Jonathan Anderson: My concern is that, although we implicitly trust hardware currently, we’re also all aware that it could be compromised. But in this circumstance, the thing I slightly worry about is that now you’re going to make stronger assumptions about the trustworthiness of the device that you’re running on, because you proved something based on an assumption that you have completely accurate device specifications. And that just makes me a little bit uncomfortable. Getting device specifications, like “tell me the proprietary details of your pipeline, please,” seems impractical.

Reply: I’m not worried much about the hardware security itself. Why? If somebody finds security bugs (e.g., hardware Trojans) in an unscrupulous manufacturer’s hardware, the manufacturer cannot patch/remove them online, unlike software/firmware. Eventually that manufacturer will go out of business. This suggests that the hardware security problem may not be as big as one thinks, because of business deterrence. However, I am concerned about the correctness of the (security-bug free) device specifications. This can be a major problem, as you noticed.

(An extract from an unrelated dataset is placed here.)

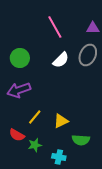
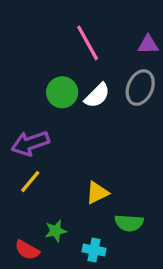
green circle: (20, 58) -> (62, 92), moved
yellow line: (35, 117) -> (30, 181), moved
red semicircle: (17, 135) -> (27, 250), moved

Who may be interested in providing correct device specifications today? Some device-controller, micro-controller, medical-device manufacturers, who have to know the specifications of their devices or else they won’t sell them, for legal liability reasons. However, this is not necessarily true for laptop manufacturers, for example, where one can’t even get to the bus for the purpose of attaching a verifier. Eventually one will get accurate device specifications and local bus connectivity for verification/testing purposes. A place to start is automotive engineering, where one can plug verification devices into the CAN bus and check almost everything connected to that bus. That’s the kind of thing that we need to do, and for this to work we must have interfaces to plug in verifiers. We are not there yet, but we will be.

Alastair Beresford: All right, let’s thank Virgil for his talk.